Après deux mois en prison, il doit être jugé au fond ce lundi 29 Septembre pour les chefs d’accusations «  atteinte au crédit de l’État, opposition à l’autorité légitime, incitation au trouble à l’ordre public et publication et diffusion de nouvelles fausses mensongèrement attribuées à des tiers fait de mauvaise foi susceptible de troubler la paix publique ».

Moussa et les militaires

Un temps soutien des autorités de la transition, il a eu à rencontrer plusieurs responsables dont le ministre de la défense, le général de corps d’Armée, Sadio Camara. Mais cela ne l’a nullement empêché d’être critique de la gestion du pouvoir et notamment sur la gestion de la question énergétique.

Au plus fort des coupures intempestives avec souvent moins de 10 heures de courant par jours, il a rejeté la posture du gouvernement qui ne voulait pas entendre parler d’un recours à la solution ivoirienne.

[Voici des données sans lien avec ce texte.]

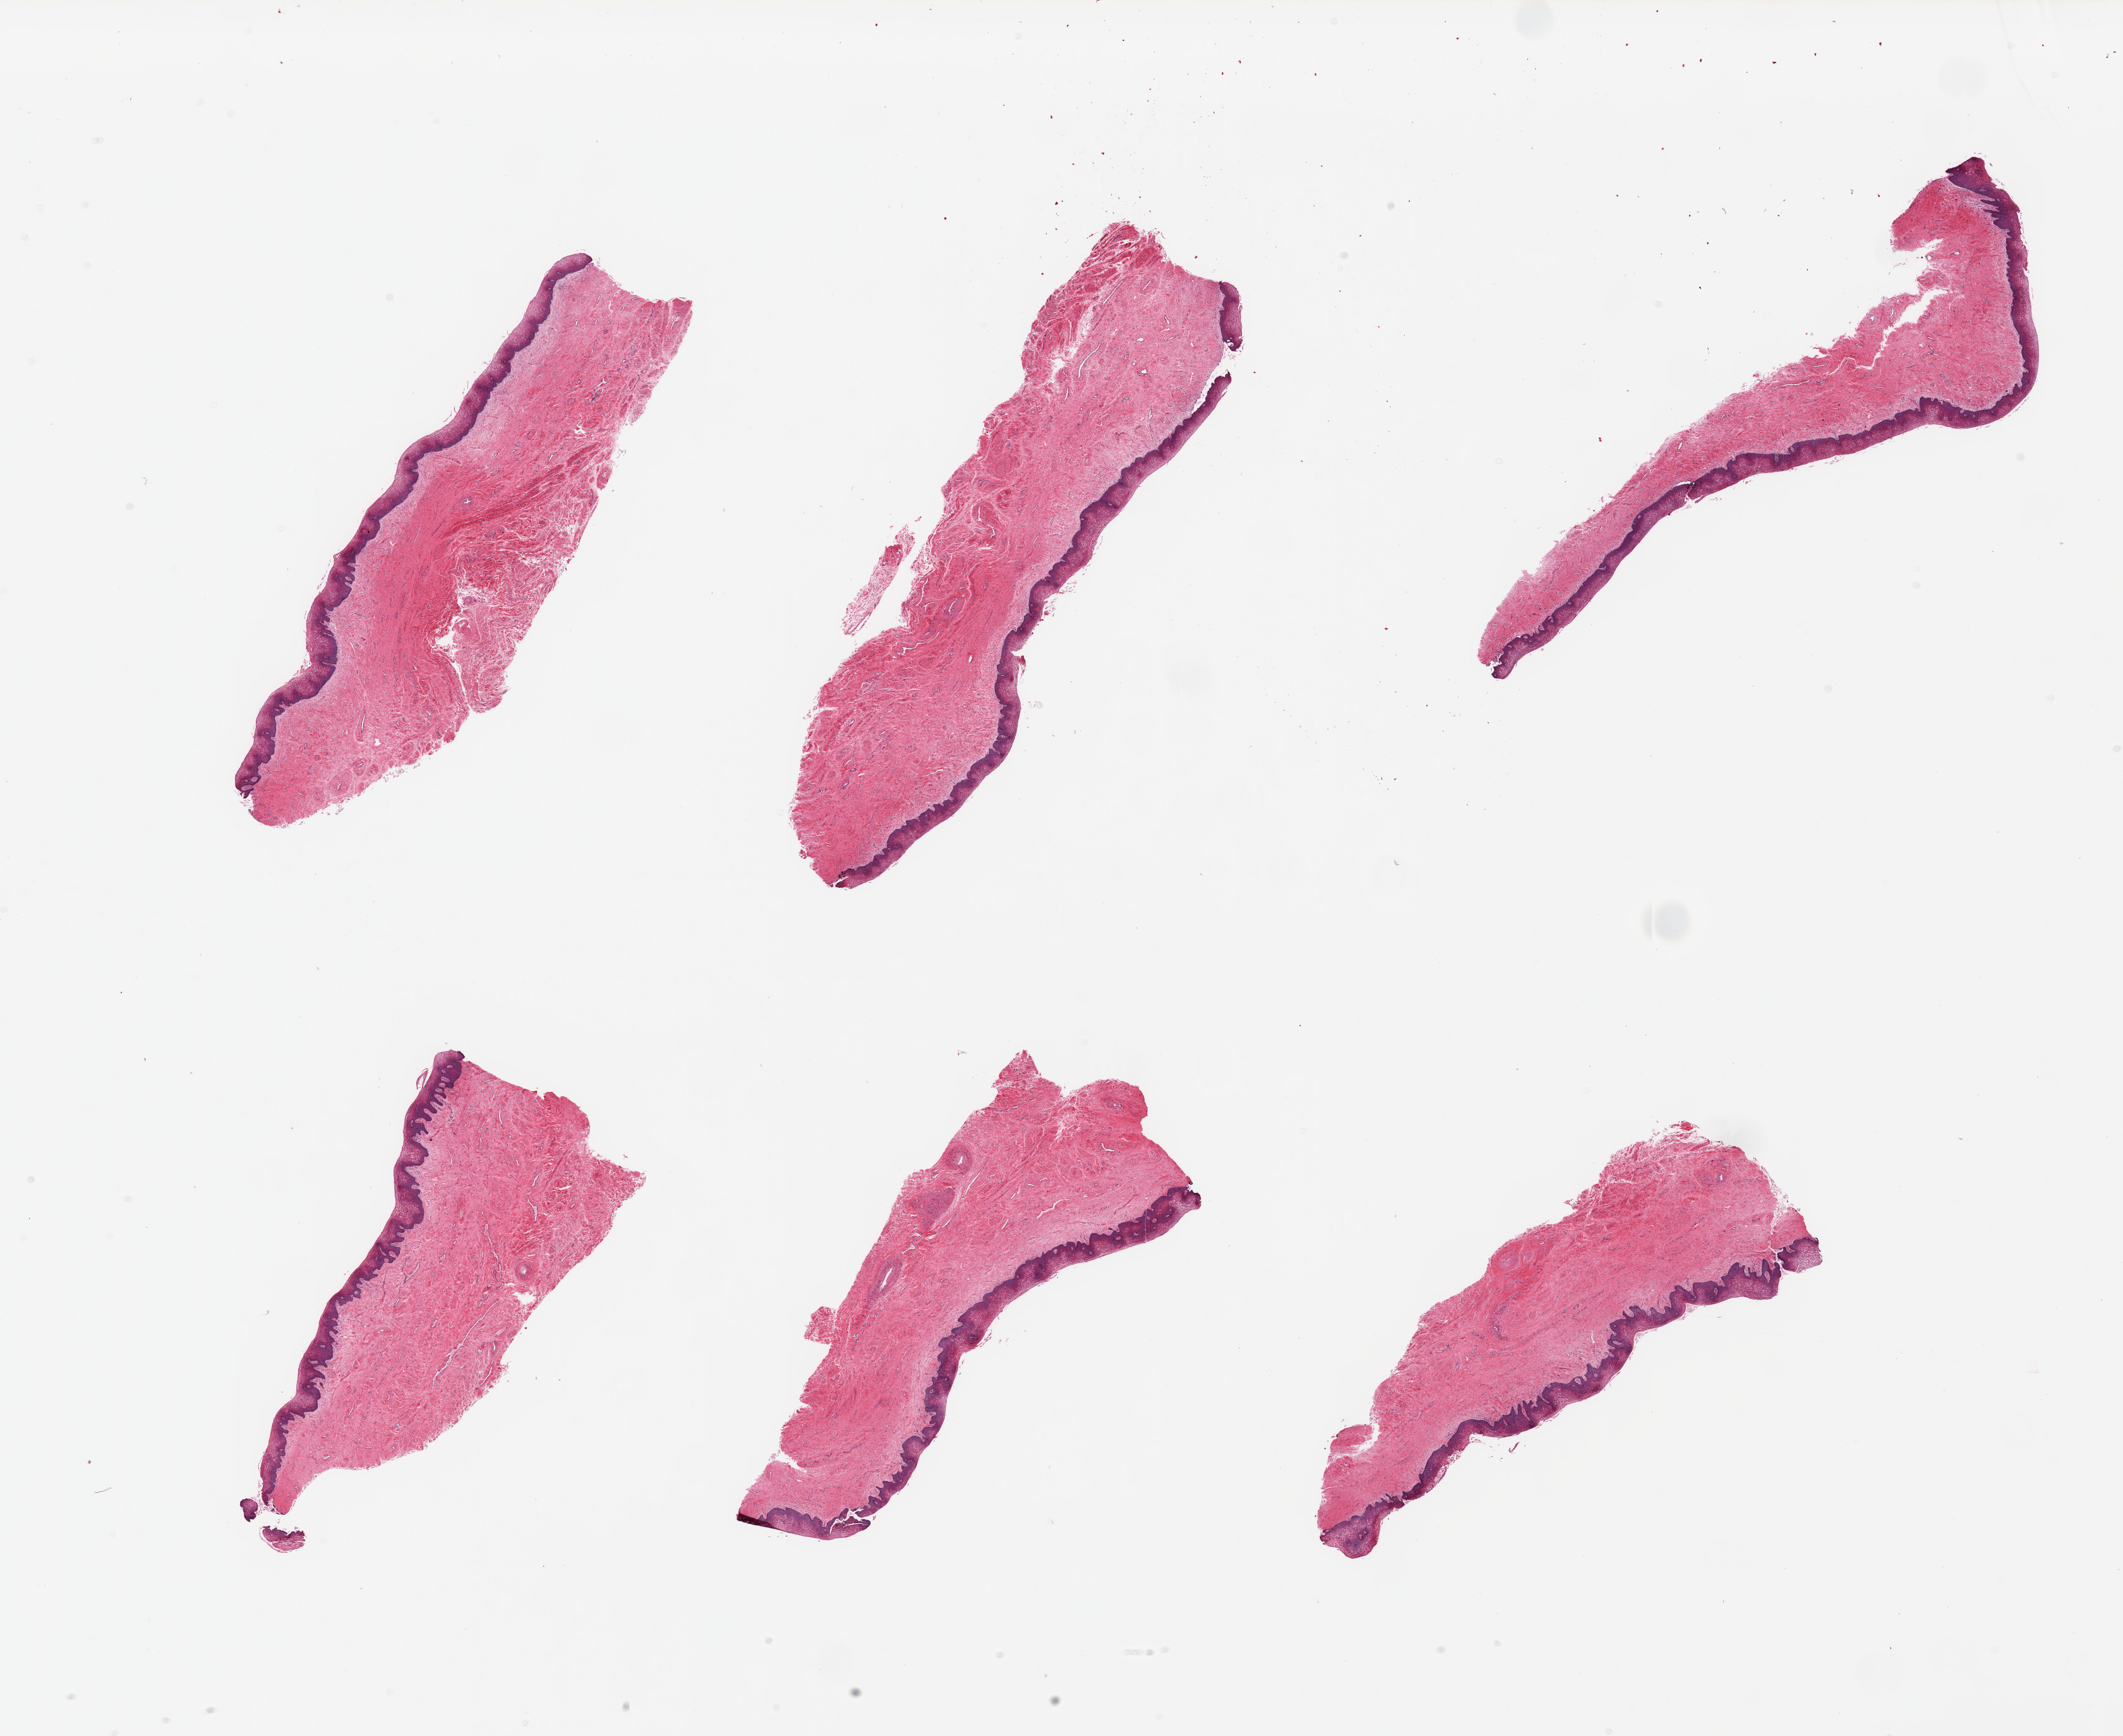
Digitized H&E-stained section, shown as a low-resolution overview of the whole scanned area (about 26.6 x 21.7 mm, acquisition: 20x scan). PAXgene-fixed, paraffin-embedded tissue. Target tissue: vagina. Donor tissue sample. Donor sex: female.
Review note (as recorded): 6 pieces; focally sloughed surface.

Le non renouvellement de son passeport diplomatique en 2021, le retrait et la restitution de son véhicule et de son garde du corps sont autant de fait qui n’ont fait que distendre les relations entre Moussa Mara et les autorités jusqu’à sa mise sous mandat de dépôt.

Assisté par Me Mountaga Tall, non moins acteur politique de premier plan, l’homme en robe va plaider ce lundi la mise en liberté de son client.